Le déplacement de l’articulation de la consonne labio-dentale /f/ vers les lieux d’articulations prédorso-alvéolaire (/s/) ou prédorso-post-alvéolaire (/ʃ/) se fait en fonction de la labio-dentale /f/ appartenant à la même série que la prédorso-alvéolaire /s/ et la prédorso-post-alvéolaire /ʃ/, un groupe de consonnes défini par sa surdité.

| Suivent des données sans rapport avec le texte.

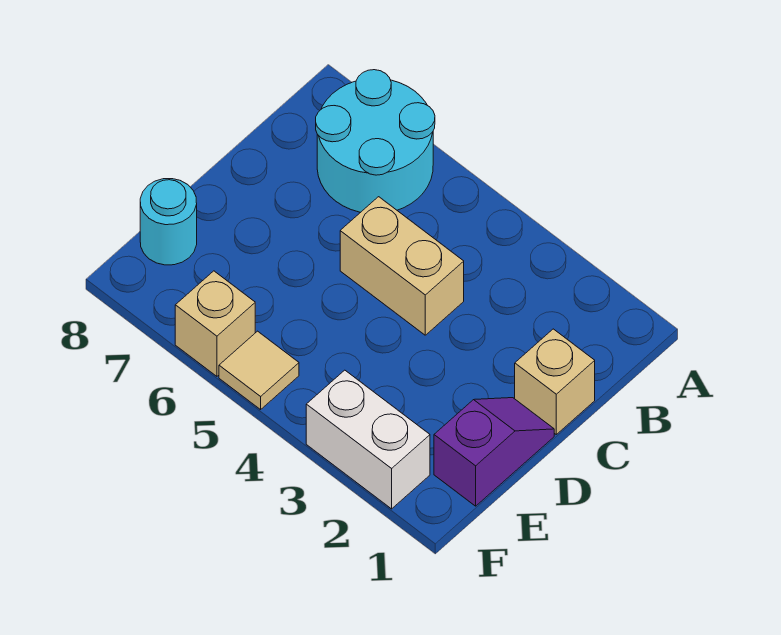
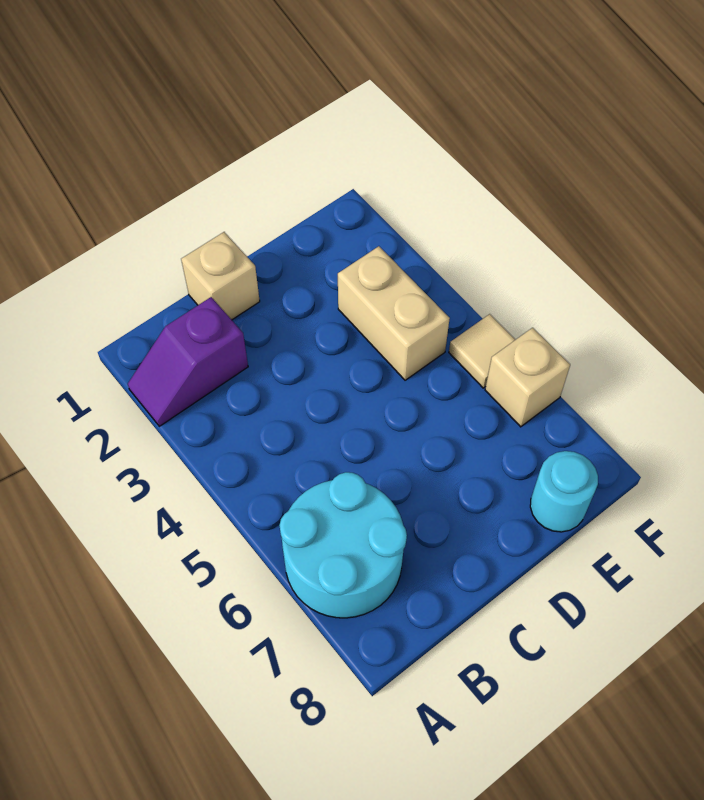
tan 1x2 brick [340,197,464,335] -> tan 1x2 brick moved to [338,246,450,380]
purple 1x2 slope [434,398,554,506] -> purple 1x2 slope moved to [128,297,248,426]
white 1x2 brick [306,370,430,509] -> none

Quant à lui, le déplacement de l’articulation de /v/ vers les lieux d’articulations de /z/ et /ʒ/ se fait lui aussi en fonction de la labio-dentale /v/ appartenant à la même série que la prédorso-alvéolaire /z/ et la prédorso-post-alvéolaire /ʒ/ sur la base de la sonorité de ce groupe de consonnes qui partage ce même trait distinctif:

Voici quelques exemples tirés de SCHELSTRAETE:
feu – [sø]
pyjama – [tiʒamɑ]
singe – [ʃɛ̃ʒ]
toboggan – [kɔbɔgɑ̃]
Le glide
Il y a deux cas à souligner. Le premier est le processus identifié comme étant le glide phonologique qui implique la postériorisation de la consonne apico-alvéolaire /l/ qui se réalise articulatoirement comme la consonne dorso-palatale /j/ dans l’exemple de la consonne apico-alvéolaire /l/ de lune qui devient /j/ dans [jyn]). Le deuxième implique l’antériorisation de la dorso-uvulaire /r/ qui devient soit la dorso-vélaire /w/ ou soit la dorso-palatale /j/ pour roue dans [wu] ou [ju].

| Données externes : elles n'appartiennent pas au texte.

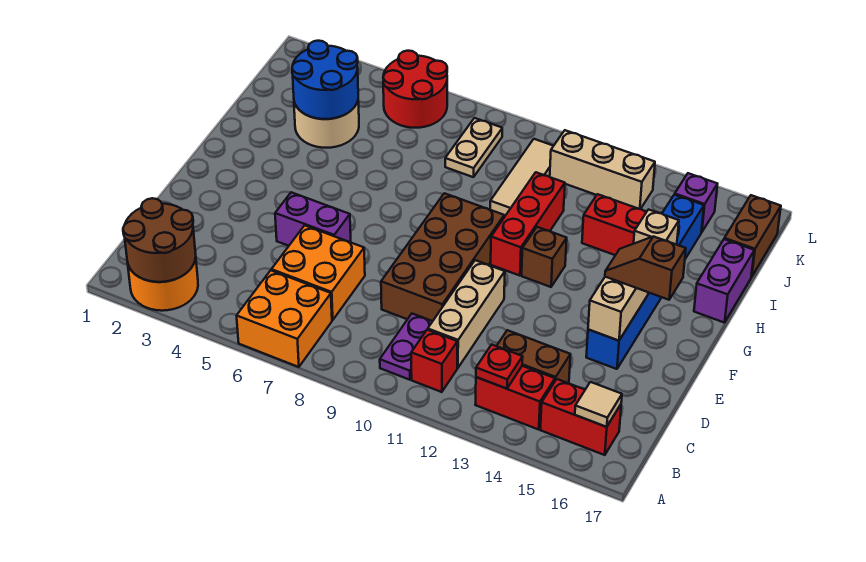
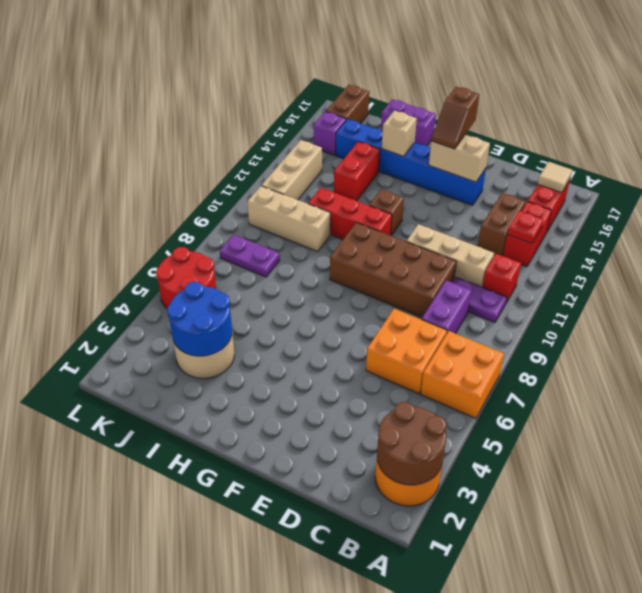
purple 1x2 brick [275,192,351,246] -> purple 1x2 brick moved to [422,280,472,333]
tan 1x3 tile [490,139,553,216] -> tan 1x3 brick [247,186,330,252]
tan 1x2 plate [445,118,502,177] -> purple 1x2 plate [220,235,280,277]
brown 1x2 brick [724,195,781,277] -> brown 1x2 brick turned to [326,85,369,124]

Lorsqu’un phonème n’est pas intégré dans le système phonologique d’un enfant, celui-ci produira prévisiblement un son qui s’apparente à celui-ci. Dans le cas de /l/, pour les enfants en bas âge qui ne sont pas en mesure d’articuler l’apico-alvéolaire constrictive sonore, la dorso-palatale constrictive non-labialisée devient une production articulatoire de premier choix. Dans le cas de /r/, pour ces mêmes enfants qui ne sont pas en mesure d’articuler la consonne dorso-uvulaire, la dorso-vélaire constrictive /w/ et la dorso-palatale constrictive non-labialisée /j/ deviennent toutes les deux des productions articulatoires possibles. Il ne faut pas oublier que le glide fait partie des processus définis par l’antériorisation et la postériorisation phonologiques.
L’occlusion (fermeture)
Les enfants qui sont en plein processus d’intégration de phonèmes constrictifs vont réaliser certaines de leurs consonnes constrictives en tant qu’occlusives, que celles-ci soient sonores ou sourdes. Nous pouvons observer ce phénomène dans des occurrences comme soleil réalisé [tɔlɛj] au lieu de [sɔlɛj], fou réalisé [pu] au lieu de [fu] et vélo réalisé [belo] au lieu de [velo]. Les deux premiers exemples sont de BOWEN (2007 : 16) et le dernier est de SCHELSTRAETE (2004: 19).